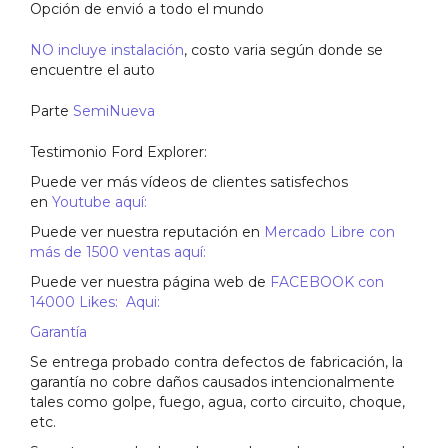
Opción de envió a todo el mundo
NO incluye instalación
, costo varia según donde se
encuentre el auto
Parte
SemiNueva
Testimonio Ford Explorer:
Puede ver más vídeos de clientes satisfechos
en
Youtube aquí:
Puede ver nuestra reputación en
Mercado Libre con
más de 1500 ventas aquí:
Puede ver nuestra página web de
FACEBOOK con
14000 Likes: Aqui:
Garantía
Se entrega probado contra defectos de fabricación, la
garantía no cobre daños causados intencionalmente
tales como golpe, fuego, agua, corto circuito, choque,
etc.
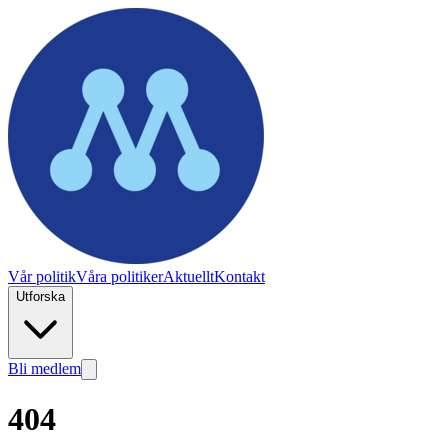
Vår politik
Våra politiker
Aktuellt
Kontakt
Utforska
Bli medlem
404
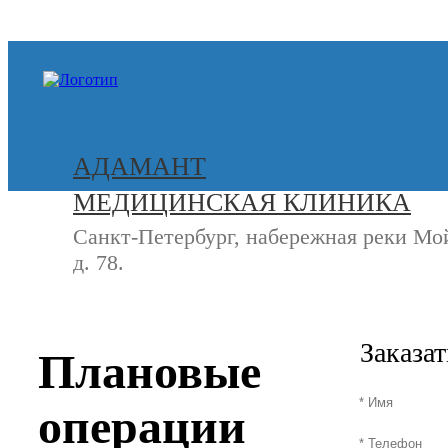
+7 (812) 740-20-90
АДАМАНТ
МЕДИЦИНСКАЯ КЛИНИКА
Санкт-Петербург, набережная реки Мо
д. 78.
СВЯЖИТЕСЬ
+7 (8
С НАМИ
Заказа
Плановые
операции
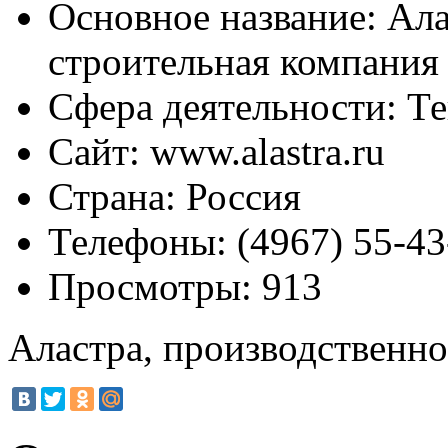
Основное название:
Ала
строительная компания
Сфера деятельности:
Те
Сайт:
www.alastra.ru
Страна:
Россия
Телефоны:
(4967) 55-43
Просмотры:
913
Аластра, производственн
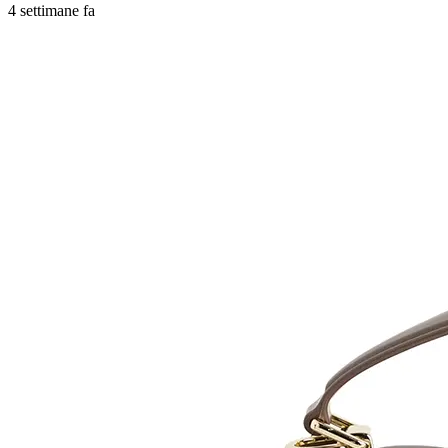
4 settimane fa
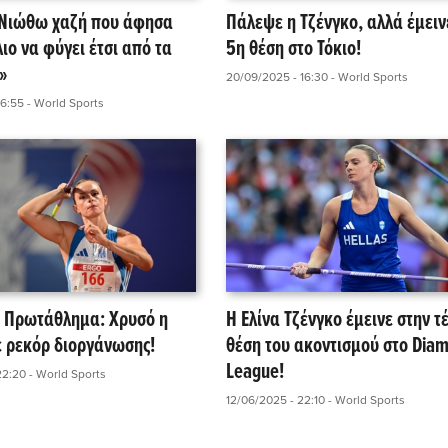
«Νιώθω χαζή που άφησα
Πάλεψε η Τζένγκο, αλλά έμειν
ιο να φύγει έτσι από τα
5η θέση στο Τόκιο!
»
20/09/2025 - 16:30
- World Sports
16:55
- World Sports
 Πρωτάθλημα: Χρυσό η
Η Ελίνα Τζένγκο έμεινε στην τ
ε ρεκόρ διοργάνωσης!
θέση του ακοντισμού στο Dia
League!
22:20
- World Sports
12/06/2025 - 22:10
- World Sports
==
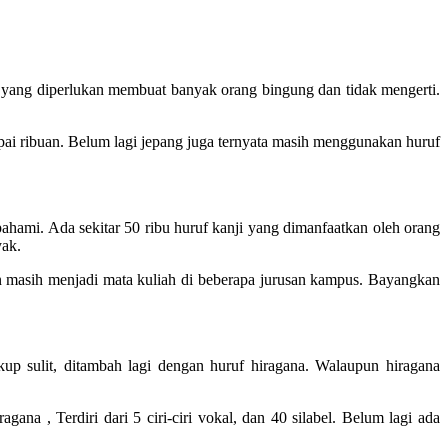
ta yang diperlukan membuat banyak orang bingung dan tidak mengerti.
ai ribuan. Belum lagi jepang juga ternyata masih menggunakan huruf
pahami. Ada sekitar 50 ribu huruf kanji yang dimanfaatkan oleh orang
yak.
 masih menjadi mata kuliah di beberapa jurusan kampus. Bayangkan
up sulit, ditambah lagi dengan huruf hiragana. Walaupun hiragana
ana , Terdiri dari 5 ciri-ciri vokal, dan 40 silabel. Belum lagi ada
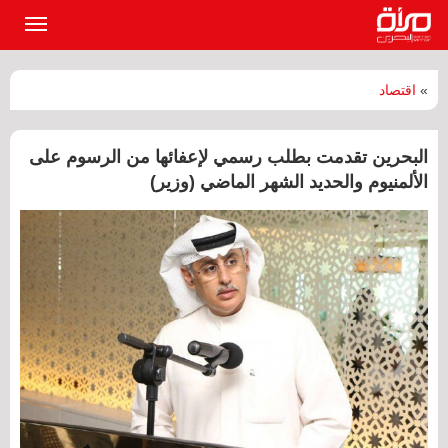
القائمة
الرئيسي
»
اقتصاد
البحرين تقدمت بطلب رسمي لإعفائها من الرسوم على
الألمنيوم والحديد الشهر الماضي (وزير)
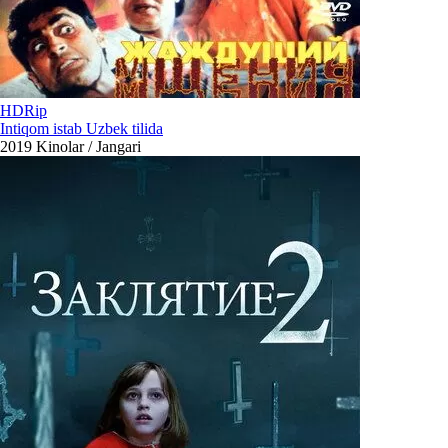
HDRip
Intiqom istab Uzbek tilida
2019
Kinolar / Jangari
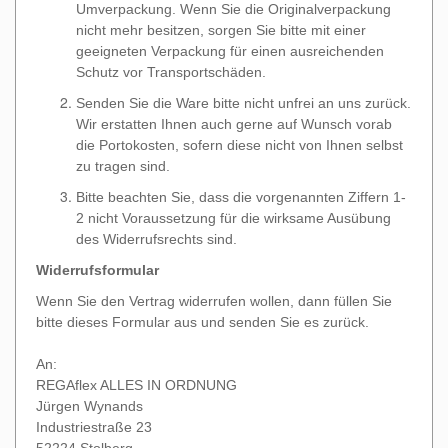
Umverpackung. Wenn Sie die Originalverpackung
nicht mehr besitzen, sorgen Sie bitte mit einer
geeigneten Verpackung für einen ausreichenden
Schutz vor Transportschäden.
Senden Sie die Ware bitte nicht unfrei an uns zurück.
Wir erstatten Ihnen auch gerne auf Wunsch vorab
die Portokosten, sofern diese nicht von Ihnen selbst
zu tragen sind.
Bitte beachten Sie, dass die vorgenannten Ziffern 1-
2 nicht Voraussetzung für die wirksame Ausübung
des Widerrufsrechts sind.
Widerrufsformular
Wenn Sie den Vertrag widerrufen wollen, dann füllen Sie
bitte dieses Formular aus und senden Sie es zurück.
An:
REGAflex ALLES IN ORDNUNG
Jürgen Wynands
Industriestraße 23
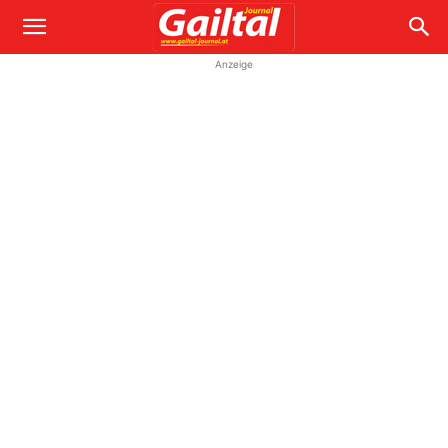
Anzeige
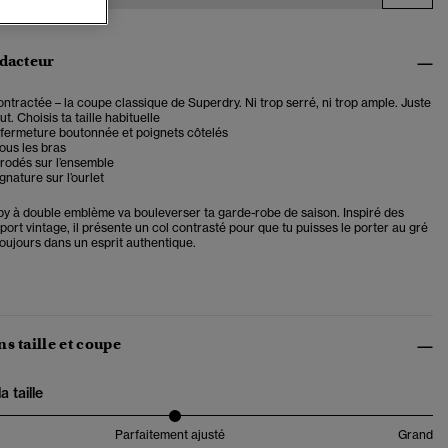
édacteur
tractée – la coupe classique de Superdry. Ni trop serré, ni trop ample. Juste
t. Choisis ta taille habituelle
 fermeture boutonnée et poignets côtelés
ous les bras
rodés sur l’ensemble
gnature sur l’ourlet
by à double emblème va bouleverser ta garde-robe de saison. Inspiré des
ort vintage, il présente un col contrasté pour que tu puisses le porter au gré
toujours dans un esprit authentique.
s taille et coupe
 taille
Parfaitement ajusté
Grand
--
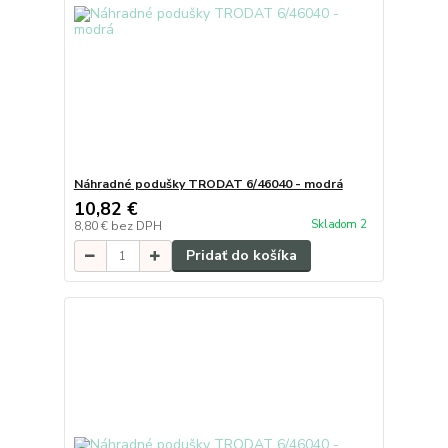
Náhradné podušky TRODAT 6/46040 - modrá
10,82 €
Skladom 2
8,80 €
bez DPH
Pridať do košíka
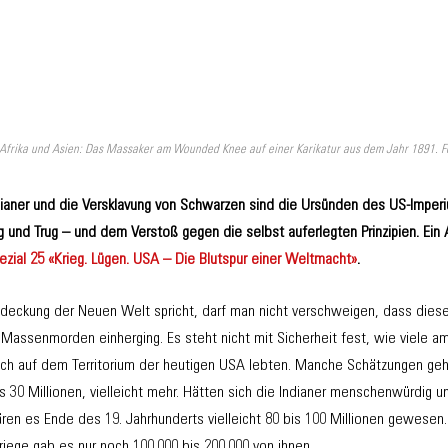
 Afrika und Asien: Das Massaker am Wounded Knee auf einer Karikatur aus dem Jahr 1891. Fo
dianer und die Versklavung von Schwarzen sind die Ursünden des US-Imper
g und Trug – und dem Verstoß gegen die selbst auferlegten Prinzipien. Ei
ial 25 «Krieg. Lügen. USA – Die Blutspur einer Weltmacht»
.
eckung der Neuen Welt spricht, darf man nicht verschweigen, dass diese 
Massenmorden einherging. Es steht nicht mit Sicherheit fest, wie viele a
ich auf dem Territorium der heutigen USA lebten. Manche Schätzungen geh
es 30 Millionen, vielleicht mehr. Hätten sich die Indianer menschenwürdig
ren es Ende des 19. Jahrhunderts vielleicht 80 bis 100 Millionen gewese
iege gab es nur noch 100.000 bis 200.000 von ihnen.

**WHAT TO PRODUCE:** In the data above, rewrite the part that opens with the line containing "ta yang diperlukan" and closes with the line containing "up sulit, ditambah" as a numbered list, one line per item, leaving out any blank lines.

**SOLUTION TO THIS EXERCISE:**
1. ta yang diperlukan membuat banyak orang bingung dan tidak mengerti.
2. ai ribuan. Belum lagi jepang juga ternyata masih menggunakan huruf
3. pahami. Ada sekitar 50 ribu huruf kanji yang dimanfaatkan oleh orang
4. yak.
5.  masih menjadi mata kuliah di beberapa jurusan kampus. Bayangkan
6. up sulit, ditambah lagi dengan huruf hiragana. Walaupun hiragana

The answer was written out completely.